Review: Documentary about Judith Butler
The great folks at First Run Icarus Films sent me a DVD of the excellent Judith Butler: Philosophical Encounters of the Third Kind several months ago. I watched the film recently, and I'm finally getting around to writing a brief review of it.
High points: Butler walks through an art gallery discussing photographs by Cindy Sherman, who is one of my favorite photographers.

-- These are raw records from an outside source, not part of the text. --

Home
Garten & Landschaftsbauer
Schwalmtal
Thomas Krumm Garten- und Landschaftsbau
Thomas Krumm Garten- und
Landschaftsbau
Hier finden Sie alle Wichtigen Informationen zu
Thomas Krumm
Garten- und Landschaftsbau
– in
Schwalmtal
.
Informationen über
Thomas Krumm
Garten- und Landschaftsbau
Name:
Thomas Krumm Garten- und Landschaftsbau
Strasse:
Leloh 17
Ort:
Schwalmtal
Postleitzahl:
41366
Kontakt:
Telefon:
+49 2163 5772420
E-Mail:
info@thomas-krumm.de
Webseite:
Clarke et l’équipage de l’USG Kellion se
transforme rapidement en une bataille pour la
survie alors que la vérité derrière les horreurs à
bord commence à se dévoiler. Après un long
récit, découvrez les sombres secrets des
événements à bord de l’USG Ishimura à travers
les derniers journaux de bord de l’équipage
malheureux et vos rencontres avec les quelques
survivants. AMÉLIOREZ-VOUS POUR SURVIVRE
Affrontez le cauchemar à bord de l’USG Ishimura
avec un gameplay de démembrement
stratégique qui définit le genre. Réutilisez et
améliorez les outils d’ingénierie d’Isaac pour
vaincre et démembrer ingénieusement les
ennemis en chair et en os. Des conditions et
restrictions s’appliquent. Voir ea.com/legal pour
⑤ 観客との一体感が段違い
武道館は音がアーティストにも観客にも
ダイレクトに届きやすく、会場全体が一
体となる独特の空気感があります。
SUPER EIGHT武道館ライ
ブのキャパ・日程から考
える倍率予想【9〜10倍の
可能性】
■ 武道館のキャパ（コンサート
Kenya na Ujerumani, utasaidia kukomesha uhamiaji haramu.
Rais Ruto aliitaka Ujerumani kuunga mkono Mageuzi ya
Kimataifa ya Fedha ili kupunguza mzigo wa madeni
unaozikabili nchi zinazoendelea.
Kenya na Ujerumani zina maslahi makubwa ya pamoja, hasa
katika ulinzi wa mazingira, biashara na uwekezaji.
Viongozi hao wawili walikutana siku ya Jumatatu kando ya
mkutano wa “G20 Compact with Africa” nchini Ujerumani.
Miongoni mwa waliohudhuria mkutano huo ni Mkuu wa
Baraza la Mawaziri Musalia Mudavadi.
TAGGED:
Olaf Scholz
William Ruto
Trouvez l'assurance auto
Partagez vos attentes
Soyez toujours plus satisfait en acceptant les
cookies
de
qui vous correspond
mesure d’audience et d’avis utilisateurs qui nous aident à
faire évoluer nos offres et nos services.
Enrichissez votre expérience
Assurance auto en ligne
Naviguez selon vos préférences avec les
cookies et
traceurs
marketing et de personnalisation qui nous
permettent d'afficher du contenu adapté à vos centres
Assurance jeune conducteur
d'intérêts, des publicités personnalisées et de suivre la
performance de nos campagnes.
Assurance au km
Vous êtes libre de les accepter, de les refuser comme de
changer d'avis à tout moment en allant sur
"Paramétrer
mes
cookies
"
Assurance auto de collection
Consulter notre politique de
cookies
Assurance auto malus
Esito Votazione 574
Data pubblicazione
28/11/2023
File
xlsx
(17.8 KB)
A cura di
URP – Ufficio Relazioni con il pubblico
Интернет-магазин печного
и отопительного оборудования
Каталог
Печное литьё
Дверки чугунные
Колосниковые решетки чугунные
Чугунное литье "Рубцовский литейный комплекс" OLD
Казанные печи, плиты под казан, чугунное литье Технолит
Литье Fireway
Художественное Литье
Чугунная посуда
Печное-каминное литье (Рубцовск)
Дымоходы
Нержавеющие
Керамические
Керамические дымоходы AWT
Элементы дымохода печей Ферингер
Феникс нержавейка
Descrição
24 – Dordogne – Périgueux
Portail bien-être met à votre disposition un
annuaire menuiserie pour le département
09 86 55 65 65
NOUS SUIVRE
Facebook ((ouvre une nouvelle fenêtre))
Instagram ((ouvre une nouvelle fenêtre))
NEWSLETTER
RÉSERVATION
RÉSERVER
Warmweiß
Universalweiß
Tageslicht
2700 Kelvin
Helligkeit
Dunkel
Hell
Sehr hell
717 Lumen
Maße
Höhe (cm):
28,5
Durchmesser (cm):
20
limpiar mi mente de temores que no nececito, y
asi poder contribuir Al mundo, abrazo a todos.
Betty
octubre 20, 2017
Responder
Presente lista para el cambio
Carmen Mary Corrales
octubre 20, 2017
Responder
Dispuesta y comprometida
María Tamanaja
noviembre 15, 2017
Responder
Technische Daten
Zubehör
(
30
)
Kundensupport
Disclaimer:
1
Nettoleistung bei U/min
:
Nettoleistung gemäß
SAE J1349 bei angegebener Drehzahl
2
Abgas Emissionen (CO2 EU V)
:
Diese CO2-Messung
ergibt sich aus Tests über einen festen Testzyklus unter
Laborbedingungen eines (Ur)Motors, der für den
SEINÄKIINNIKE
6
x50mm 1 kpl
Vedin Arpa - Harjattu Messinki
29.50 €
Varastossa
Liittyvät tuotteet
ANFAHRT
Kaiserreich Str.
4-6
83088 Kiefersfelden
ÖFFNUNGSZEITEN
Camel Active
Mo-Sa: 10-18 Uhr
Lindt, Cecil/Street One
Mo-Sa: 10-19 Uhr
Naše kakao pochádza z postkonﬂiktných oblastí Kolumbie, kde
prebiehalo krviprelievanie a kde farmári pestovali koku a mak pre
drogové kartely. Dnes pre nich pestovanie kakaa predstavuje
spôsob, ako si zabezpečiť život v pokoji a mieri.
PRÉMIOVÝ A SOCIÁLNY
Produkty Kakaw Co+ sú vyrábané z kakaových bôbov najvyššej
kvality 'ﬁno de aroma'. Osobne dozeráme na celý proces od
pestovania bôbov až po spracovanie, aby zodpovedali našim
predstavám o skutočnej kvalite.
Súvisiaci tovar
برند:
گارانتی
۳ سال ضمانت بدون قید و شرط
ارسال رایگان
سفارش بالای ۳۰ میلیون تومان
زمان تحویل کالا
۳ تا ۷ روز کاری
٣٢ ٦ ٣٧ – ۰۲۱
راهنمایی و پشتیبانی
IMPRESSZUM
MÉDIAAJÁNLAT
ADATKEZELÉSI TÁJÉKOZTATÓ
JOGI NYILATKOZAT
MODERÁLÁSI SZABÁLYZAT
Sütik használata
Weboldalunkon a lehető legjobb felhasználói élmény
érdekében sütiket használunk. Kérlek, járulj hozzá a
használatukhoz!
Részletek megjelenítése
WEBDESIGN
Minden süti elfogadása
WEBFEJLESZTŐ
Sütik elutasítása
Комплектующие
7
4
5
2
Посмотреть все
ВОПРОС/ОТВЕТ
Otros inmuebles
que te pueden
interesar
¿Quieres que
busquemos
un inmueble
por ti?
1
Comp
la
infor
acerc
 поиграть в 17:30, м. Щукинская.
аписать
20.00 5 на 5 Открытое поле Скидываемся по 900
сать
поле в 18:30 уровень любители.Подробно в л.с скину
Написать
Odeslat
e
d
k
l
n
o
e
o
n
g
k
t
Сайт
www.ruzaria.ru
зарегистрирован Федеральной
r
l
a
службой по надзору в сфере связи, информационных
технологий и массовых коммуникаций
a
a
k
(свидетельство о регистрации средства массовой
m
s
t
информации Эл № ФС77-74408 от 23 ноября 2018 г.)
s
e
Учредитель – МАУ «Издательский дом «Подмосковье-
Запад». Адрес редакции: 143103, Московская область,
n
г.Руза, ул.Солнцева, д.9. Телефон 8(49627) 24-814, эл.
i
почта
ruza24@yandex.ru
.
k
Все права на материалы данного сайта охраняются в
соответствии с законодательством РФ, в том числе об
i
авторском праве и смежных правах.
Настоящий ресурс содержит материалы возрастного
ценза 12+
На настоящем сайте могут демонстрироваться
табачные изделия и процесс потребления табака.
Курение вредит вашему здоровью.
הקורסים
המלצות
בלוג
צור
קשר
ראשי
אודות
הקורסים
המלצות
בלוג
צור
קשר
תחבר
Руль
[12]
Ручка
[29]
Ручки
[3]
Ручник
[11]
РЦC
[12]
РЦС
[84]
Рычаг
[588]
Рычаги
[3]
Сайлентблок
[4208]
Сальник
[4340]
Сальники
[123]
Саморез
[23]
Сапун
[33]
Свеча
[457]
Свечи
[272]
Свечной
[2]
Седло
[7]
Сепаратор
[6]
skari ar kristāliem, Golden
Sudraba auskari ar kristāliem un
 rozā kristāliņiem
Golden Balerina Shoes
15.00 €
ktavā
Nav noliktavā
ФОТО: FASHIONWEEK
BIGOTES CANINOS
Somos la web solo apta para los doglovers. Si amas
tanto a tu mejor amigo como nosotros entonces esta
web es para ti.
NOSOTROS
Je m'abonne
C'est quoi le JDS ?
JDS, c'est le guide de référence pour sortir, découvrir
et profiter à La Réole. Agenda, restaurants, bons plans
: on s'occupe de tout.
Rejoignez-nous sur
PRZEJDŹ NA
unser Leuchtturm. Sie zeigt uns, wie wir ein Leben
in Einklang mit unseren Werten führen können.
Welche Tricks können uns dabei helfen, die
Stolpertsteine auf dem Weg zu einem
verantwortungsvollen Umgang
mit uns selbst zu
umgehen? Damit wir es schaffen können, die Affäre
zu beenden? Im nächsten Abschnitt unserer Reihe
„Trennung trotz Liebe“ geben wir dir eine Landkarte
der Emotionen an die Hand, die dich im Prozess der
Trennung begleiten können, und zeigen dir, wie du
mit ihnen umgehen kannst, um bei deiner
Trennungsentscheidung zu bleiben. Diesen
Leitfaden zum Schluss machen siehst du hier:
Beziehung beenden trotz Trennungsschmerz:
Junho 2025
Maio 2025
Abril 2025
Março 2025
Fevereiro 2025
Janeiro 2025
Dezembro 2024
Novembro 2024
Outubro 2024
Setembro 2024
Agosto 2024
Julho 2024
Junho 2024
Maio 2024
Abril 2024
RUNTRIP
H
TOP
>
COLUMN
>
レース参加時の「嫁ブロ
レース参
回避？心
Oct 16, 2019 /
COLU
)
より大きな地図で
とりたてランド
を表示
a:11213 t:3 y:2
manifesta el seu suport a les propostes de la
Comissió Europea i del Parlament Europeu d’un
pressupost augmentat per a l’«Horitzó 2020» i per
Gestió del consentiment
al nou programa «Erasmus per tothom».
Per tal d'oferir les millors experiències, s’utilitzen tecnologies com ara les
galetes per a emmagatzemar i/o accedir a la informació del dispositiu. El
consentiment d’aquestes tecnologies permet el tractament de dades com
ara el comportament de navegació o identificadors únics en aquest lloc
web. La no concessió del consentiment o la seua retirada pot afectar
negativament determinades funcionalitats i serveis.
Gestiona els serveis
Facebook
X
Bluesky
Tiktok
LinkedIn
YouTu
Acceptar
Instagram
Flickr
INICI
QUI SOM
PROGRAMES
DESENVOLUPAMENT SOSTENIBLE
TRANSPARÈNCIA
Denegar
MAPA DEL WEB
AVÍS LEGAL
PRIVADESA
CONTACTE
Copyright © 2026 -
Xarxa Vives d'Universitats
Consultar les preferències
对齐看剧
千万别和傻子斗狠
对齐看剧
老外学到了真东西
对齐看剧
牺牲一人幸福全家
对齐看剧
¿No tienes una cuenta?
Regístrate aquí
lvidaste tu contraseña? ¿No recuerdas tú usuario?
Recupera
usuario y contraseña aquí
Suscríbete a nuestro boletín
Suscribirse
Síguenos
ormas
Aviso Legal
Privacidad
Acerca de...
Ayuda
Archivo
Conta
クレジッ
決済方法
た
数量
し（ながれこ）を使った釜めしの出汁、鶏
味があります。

She points out how Sherman's images critique gender categories and norms, and her comments are illuminative.
Butler also talks about violence and hate crimes, and while I was always convinced that the whole "Judith Butler doesn't pay enough attention to what's happening on the ground" argument was misguided and inaccurate, I think anyone who sees this film would recognize that Butler cares very much about real, material bodies and what happens to them.
One point of criticism, though. This has nothing to do with the content of the film, but rather the copyright policy (my emphasis):
We send review copies of First Run/Icarus Films releases with the understanding that if a review is published or posted (on-line), the reviewer may then retain the review copy sent for his or her own personal (but not classroom) use.
It's too bad that classroom use -- even, it seems, just showing a clip of it in class -- is prohibited. I had considered ripping a short clip as a sample so as to help sell the film, but I don't want to get a cease-and-desist letter from an attorney.
Bottom line, I would recommend that research libraries purchase the documentary. At $390 for the DVD, it might be a tad expensive for individuals, but if you're doing work on Butler, it might be worth it, especially if you have some grant funding.